"The greatest risk is taking no risk at all."This (in my own scrawl) proudly hangs in my kitchen taped to a cabinet door. I'm not sure when or where I first heard this....or even if I got it right... but AMEN Lord, I'm a believer!!!!!!!! As Soupy Sales might say, "Now what do we mean by that?" What we....I...mean by that is that the fear you experience just before you jump off that cliff is nothing compared to the regret you'll have for the rest of your life if you don't. Got it? The older I get the less inclined I am to worry about what people think. Not the jumping off the cliff stuff. That never really bothered me. I still have a nice scar on my foot from being the first one off the cliff at Chimney Rock Reservoir.
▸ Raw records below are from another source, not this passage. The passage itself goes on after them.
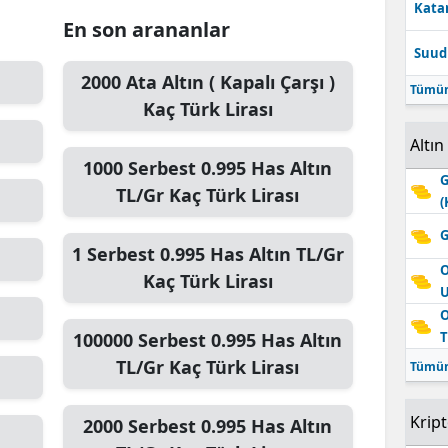
Katar
En son arananlar
Suudi
2000
Ata Altın ( Kapalı Çarşı )
Tümün
Kaç Türk Lirası
Altın
1000
Serbest 0.995 Has Altın
G
TL/Gr
Kaç Türk Lirası
(
G
1
Serbest 0.995 Has Altın TL/Gr
O
Kaç Türk Lirası
O
100000
Serbest 0.995 Has Altın
T
TL/Gr
Kaç Türk Lirası
Tümün
Krip
2000
Serbest 0.995 Has Altın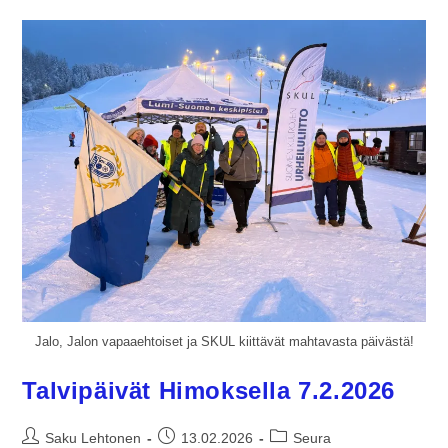
Jalo, Jalon vapaaehtoiset ja SKUL kiittävät mahtavasta päivästä!
Talvipäivät Himoksella 7.2.2026
Saku Lehtonen
13.02.2026
Seura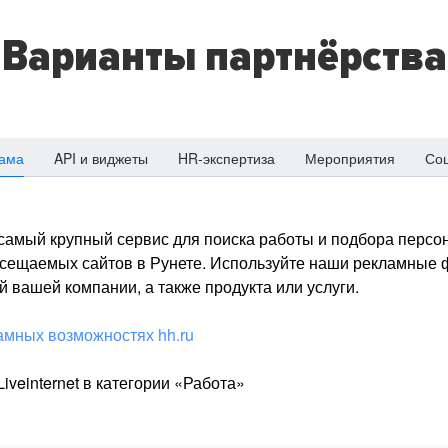
Варианты партнёрства
ама
API и виджеты
HR-экспертиза
Мероприятия
Со
о самый крупный сервис для поиска работы и подбора персон
посещаемых сайтов в Рунете. Используйте наши рекламные
 вашей компании, а также продукта или услуги.
амных возможностях hh.ru
iveinternet в категории «Работа»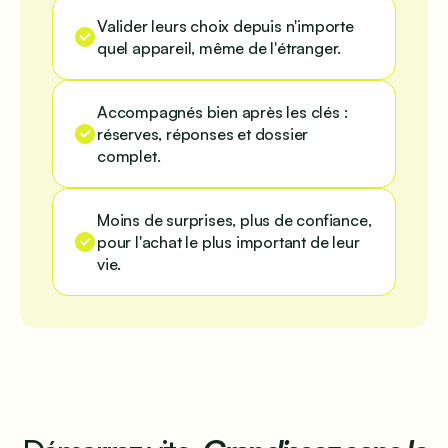
Valider leurs choix depuis n'importe
quel appareil, même de l'étranger.
Accompagnés bien après les clés :
réserves, réponses et dossier
complet.
Moins de surprises, plus de confiance,
pour l'achat le plus important de leur
vie.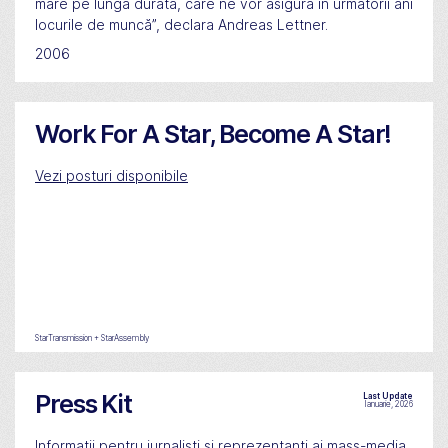
mare pe lungă durată, care ne vor asigura în următorii ani
locurile de muncă”, declara Andreas Lettner.
2006
Work For A Star, Become A Star!
Vezi posturi disponibile
StarTransmission + StarAssembly
Press Kit
Last Update
Ianuarie, 2026
Informații pentru jurnaliști și reprezentanți ai mass-media.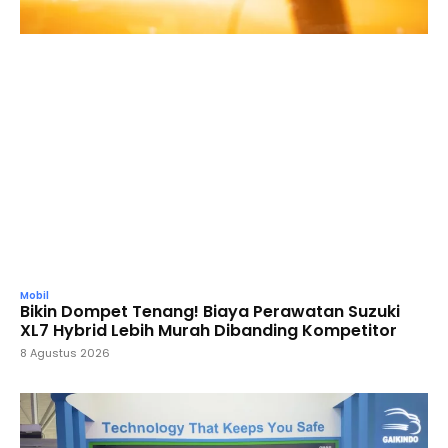
Mobil
Bikin Dompet Tenang! Biaya Perawatan Suzuki
XL7 Hybrid Lebih Murah Dibanding Kompetitor
8 Agustus 2026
Not quite as deep as we'd thought. But we moved down a few yards and all was cool. And I only bled for five or ten minutes. I had a definite crazy streak going through me as a kid/young adult/older young adult. Putting me, my body, on the line...no sweat. Putting "me" on the line....challenging. Public speaking, performing, being in the spotlight....these are my "cliffs."
I think the turning point for me was around 1985 or so. I had a job that would take me into NYC once or twice a week and If I had time to kill I'd usually wind up on 48th St.... guitar store capital of the world. Well this one day I'm parked by Manny's Music and I notice a sign on the door of the Cort Theater....next door to Manny's...... Open Auditions for "Cats" 2pm. How many different roads do we have the opportunity to take in life? If you went to that college instead of this one, took that other job, asked HER out, played with the other band, went out, stayed home, original, extra crispy.....STOP!!!!! This concept can boggle the mind. But we're not static creatures. Move we must. Some (me) just a little slower than others. A lot of times I feel like I'm living life in a movie...like THIS move is really important...life changing....CUE THE ORCHESTRA! It's usually not, but sometimes...it is! And sometimes when you feel like you're just going along for the ride...to kill a few hours...BAM... that's the one that whacks you.
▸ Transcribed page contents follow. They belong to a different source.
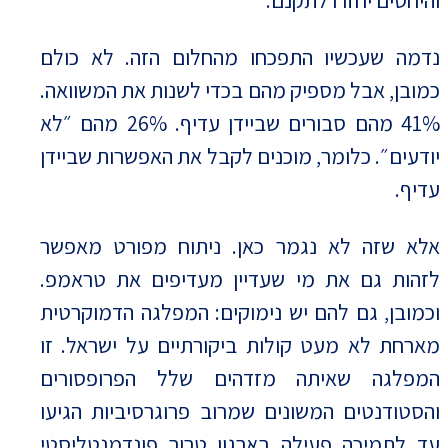
נדמה שעכשיו התפכחו מהחלום הזה. לא כולם
כמובן, אבל מספיק מהם בכדי לשנות את המשוואה.
41% מהם סבורים שביידן עדיף. 26% מהם ״לא
יודעים״. כלומר, מוכנים לקבל את האפשרות שביידן
עדיף.
אלא שזה לא נגמר כאן. ניתוח מפורט מאפשר
לזהות גם את מי שעדיין מעדיפים את טראמפ.
וכמובן, גם להם יש נימוקים: המפלגה הדמוקרטית
מארחת לא מעט קולות ביקורתיים על ישראל. זו
המפלגה שאיתה מזדהים שלל הפרופסורים
והסטודנטים המשונים שמרוב פרוגרסיביות הגיעו
עד לתמיכה פעילה בארגון טרור פונדמנטליסטי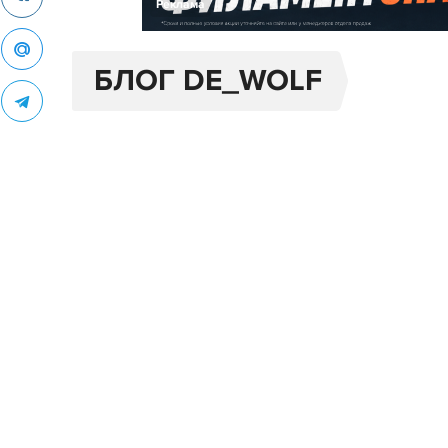
Реклама
БЛОГ DE_WOLF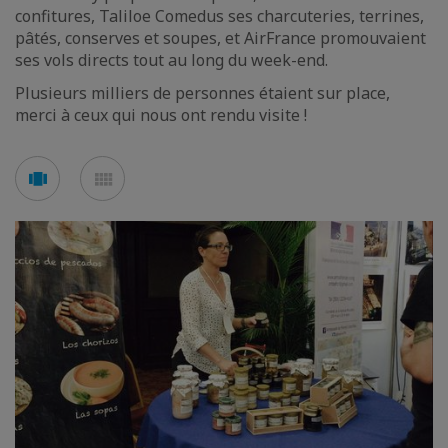
confitures, Taliloe Comedus ses charcuteries, terrines,
pâtés, conserves et soupes, et AirFrance promouvaient
ses vols directs tout au long du week-end.
Plusieurs milliers de personnes étaient sur place,
merci à ceux qui nous ont rendu visite !
Voir
Voir
en
en
mode
mode
carousel
mosaïque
So around 3:30 I'm on stage at the Cort Theater with seven or eight other guys. Did you ever feel like you were in a roomful of tuxedos..... and you were a pair of brown shoes? This was just like you see in the movies. Mine was the third group to go out. Stage lights in your eyes and disebodied voices coming out of the audience area. I was wearing jeans and a t shirt so when the "voice" asked me to do a pirhoutte... I Just looked at all the latex and sweat bands and leg warmers up there on that stage with me and started laughing. I mean...c'mon! My girlfriend at the time was a ballet dancer so I knew what he wanted, and I could've given him my three stooges pirhoutte that I'd do for my buddies in my living room after a night out but I didn't think this was the time or place for that. But before I could do much of anything the "voice " said, "What're you a singer?" "Uh, yeah, I'm a singer." And I launched into the only song that seemed appropriate. "They say the neon lights are bright, on Broadway....on Broadway." Great acoustics in that theater. My mantra has always been, (and I've never been afraid to share it with anyone who wants to listen)..... if you're gonna make a mistake....make it LOUD! I let it rip and the "voice" let me finish a whole verse and that was all I really knew anyway. So with a florish and a bow and a mighty "hi ho Silver"...oh...and a disembodied "We'll be in touch".... my group left the stage. Can you believe it? I never heard from them. I had some nutty notion that I may have fit just a "type" of cat they were looking for. I didn't apparantly....but I might have. And there it is! I've never regretted for a minute going to that audition. It makes a pretty good story and sure beats the feeling I'd have carried around if I didn't.
I hate to say " the older I get" again, but the older I get the more aware I am of roads, opportunities. They're all over the place. Sometimes you need help to see them. I started doing a solo gig about a year and a half ago because my friend Lucy wouldn't let me not do it. I like to think I would have eventually done it anyway, but who knows? I wasn't really frightened the first time out. More like....well hell, this can't really be happening. I'm a bass player. I need people on the stage. I...I....surreal, man. Then the first tune. First, second, third set. Night over and...survival. Now about twenty gigs in I'm diggin' it. And what's the worst that can happen? Kinda the same feeling on my first radio show. As the Star Spangled Banner was playing I'm imploring my feet to run...run.....run like the wind!!!! But the movie was to stay there, stumble through a radio show and thirteen years later I'm still at it.
Sure there's things we can't do. That doesn't mean you shouldn't try to find out where the line is. I'd love to be the Yankees center fielder. Impossible, I know. But I'll bet if I was driving up the Deegan Expwy in the Bronx one day....and there was a banner hanging outside the Stadium that said "Open Call For Centerfielders".......I'd pirhouette in there and....Hey!...it's my movie!! Peace.
1 comment:
Ted,
I linked from the gig announcement to you blog, and greatly enjoyed the tale of Broadway auditioning. So I figure others did too, and wanted to see what they had to say. And this is the response? Spam-bots?
Thanks for sharing the story. I've got similar fears about taking plunges, and I hope I can get over those.